© Reuters. FILE PHOTO: Banknotes of Chinese yuan and Russian rouble are seen amid flags of China and Russia in this illustration picture taken September 15, 2022. REUTERS/Florence Lo/Illustration/File Photo
By Darya Korsunskaya and Alexander Marrow
(Reuters) – Russia’s finance ministry said on Thursday it would switch to foreign currency sales from purchases in the coming weeks after December oil and gas revenues were lower than expected.
The finance ministry’s currency interventions are carried out by the central bank. In August 2023, the central bank deferred foreign currency purchases until the new year as it stopped them to avoid aggravating pressure on the rouble, which tumbled past 100 to the dollar in August and October.

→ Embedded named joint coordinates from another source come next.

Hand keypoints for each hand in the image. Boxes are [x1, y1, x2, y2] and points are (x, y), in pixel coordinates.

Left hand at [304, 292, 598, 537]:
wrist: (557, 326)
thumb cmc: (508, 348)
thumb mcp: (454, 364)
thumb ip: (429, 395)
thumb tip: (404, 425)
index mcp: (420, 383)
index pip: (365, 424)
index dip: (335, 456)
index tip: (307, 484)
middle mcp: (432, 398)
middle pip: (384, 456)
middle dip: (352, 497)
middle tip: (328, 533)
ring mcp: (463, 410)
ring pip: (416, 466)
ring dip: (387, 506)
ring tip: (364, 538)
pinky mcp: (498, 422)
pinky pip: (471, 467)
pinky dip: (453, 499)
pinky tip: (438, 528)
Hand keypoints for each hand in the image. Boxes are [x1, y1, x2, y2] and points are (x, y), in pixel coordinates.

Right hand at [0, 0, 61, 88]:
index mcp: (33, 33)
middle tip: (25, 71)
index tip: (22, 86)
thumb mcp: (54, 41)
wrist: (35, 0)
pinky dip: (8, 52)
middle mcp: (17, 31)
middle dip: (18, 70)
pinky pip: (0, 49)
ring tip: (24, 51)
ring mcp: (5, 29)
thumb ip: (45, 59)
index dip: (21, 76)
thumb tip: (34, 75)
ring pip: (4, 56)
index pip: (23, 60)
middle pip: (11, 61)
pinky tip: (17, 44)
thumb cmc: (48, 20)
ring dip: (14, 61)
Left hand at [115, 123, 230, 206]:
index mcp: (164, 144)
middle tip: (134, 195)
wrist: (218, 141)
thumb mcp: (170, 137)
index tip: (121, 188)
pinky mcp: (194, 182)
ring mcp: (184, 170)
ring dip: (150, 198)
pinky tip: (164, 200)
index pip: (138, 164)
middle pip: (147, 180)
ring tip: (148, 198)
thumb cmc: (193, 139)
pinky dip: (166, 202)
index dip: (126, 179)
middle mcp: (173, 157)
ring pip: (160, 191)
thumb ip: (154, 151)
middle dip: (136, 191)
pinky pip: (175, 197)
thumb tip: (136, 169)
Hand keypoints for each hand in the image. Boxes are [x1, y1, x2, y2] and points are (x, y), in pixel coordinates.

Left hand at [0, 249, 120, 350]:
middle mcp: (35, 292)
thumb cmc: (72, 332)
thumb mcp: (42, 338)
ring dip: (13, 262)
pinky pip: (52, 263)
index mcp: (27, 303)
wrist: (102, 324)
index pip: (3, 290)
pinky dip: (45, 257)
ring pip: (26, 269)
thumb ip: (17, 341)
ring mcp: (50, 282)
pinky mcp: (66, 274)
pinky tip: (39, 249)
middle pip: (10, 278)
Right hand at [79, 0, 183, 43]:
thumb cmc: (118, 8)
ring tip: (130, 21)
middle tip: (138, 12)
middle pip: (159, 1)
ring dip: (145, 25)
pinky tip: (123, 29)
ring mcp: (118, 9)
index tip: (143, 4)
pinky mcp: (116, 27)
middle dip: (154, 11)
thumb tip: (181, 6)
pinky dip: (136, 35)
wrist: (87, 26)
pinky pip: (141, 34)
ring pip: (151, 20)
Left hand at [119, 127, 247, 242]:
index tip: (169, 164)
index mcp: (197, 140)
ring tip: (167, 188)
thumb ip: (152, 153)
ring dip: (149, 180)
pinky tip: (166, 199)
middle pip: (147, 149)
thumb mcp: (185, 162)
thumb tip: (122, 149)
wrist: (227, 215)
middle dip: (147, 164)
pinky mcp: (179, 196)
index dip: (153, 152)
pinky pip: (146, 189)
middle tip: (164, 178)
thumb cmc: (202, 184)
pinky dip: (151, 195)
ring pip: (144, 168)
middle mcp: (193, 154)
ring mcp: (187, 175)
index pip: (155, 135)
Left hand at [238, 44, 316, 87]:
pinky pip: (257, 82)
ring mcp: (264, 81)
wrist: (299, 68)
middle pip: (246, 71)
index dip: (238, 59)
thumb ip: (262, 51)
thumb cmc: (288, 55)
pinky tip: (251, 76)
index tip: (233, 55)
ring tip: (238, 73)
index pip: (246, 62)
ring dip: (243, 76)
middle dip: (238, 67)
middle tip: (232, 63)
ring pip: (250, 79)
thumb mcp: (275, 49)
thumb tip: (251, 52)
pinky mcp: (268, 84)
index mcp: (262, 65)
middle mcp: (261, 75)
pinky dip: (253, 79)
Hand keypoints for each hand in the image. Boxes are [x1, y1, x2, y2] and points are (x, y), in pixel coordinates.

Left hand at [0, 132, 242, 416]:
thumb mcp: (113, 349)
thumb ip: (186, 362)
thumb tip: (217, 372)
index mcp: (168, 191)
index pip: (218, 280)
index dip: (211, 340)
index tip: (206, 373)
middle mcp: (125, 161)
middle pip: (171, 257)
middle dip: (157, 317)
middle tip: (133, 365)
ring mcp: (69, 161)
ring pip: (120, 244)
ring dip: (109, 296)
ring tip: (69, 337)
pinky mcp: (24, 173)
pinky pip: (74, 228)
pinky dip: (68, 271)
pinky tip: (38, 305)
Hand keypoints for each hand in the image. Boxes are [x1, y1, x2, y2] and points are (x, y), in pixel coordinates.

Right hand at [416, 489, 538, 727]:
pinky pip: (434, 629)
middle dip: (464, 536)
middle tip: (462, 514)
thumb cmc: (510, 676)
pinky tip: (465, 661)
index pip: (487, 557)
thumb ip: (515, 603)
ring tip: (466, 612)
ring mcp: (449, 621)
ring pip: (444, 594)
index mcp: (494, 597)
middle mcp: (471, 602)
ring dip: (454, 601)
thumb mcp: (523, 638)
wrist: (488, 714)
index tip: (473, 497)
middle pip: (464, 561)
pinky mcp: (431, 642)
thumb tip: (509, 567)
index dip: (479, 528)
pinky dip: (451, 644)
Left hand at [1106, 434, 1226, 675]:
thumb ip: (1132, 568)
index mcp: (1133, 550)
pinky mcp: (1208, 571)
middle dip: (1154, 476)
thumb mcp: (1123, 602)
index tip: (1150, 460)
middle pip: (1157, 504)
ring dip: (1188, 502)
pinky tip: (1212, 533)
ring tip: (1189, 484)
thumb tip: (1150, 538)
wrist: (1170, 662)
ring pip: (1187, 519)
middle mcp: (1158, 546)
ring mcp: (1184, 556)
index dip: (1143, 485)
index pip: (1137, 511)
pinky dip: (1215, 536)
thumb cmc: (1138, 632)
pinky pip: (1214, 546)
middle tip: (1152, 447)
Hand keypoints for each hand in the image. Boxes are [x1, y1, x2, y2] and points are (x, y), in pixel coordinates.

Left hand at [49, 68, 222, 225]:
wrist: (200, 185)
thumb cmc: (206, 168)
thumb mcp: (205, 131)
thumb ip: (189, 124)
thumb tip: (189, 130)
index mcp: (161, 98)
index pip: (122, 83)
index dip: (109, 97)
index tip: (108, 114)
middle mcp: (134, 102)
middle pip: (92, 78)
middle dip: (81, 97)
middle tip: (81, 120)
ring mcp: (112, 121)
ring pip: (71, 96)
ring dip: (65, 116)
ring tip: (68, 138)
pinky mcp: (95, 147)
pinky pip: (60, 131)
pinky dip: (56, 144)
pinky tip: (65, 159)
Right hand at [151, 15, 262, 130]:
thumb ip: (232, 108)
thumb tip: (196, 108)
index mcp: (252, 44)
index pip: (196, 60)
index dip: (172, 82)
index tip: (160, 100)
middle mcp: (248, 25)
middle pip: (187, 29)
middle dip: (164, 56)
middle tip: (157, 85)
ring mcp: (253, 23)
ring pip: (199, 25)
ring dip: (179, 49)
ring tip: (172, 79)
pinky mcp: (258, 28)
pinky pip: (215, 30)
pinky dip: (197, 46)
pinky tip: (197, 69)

The ministry was selling for the first half of 2023 as Western sanctions over Russia’s actions in Ukraine hit energy revenues. It reverted to purchases in August as commodity prices rose and energy revenues recovered.
Under its budget rule, Russia sells foreign currency from its National Wealth Fund (NWF) to make up for any shortfall in revenue from oil and gas exports, or makes purchases in the event of a surplus.
The ministry said its sales of foreign currencies and gold for the period from Jan. 15 to Feb. 6 would amount to the equivalent of 69.1 billion roubles ($778.2 million), or 4.1 billion roubles ($46.2 million) per day.
Russia’s December energy revenues were 199.9 billion roubles lower than the ministry had expected, it said. In January, Russia expects additional energy revenues for the budget of 130.8 billion roubles.
In the previous period, between Dec. 7 and Jan. 12, the ministry had planned to buy foreign currency worth 244.8 billion roubles.
This year, the central bank’s mirroring of finance ministry operations, including the deferred foreign currency purchases from August to December, is being adjusted by the volume of NWF funds spent on financing the government’s budget deficit for 2023 and supporting companies.
Taking that NWF spending into account, the central bank will ultimately make net sales of foreign currency, which should support the rouble, analysts say.
According to a central bank statement in late December, overall operations are set to be adjusted by separate daily yuan sales worth 12.6 billion roubles until the end of January. Daily sales equivalent to 11.8 billion roubles are envisaged from February to June 28.
December’s energy revenue shortfall and the ministry’s switch to sales mean the central bank should sell the equivalent of 16.7 billion roubles a day in the second half of January.